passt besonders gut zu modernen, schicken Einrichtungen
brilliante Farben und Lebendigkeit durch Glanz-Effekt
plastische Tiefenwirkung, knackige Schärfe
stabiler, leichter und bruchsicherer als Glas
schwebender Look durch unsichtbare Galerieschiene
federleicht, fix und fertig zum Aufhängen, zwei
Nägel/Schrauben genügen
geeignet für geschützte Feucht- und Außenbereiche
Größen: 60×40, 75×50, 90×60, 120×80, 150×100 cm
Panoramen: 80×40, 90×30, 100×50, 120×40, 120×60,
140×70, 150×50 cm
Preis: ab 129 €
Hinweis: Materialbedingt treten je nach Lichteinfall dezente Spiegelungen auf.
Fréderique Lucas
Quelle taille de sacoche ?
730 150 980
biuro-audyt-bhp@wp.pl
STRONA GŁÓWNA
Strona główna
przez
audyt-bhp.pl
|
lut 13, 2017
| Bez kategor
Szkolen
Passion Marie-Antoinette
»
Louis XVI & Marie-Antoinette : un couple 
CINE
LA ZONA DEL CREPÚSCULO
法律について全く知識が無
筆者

■ ■ ■ ■ ■

**The task**. Copy all the records above line for line, keeping every character unchanged.

**Task output**.
passt besonders gut zu modernen, schicken Einrichtungen
brilliante Farben und Lebendigkeit durch Glanz-Effekt
plastische Tiefenwirkung, knackige Schärfe
stabiler, leichter und bruchsicherer als Glas
schwebender Look durch unsichtbare Galerieschiene
federleicht, fix und fertig zum Aufhängen, zwei
Nägel/Schrauben genügen
geeignet für geschützte Feucht- und Außenbereiche
Größen: 60×40, 75×50, 90×60, 120×80, 150×100 cm
Panoramen: 80×40, 90×30, 100×50, 120×40, 120×60,
140×70, 150×50 cm
Preis: ab 129 €
Hinweis: Materialbedingt treten je nach Lichteinfall dezente Spiegelungen auf.
Fréderique Lucas
Quelle taille de sacoche ?
730 150 980
biuro-audyt-bhp@wp.pl
STRONA GŁÓWNA
Strona główna
przez
audyt-bhp.pl
|
lut 13, 2017
| Bez kategor
Szkolen
Passion Marie-Antoinette
»
Louis XVI & Marie-Antoinette : un couple 
CINE
LA ZONA DEL CREPÚSCULO
法律について全く知識が無
筆者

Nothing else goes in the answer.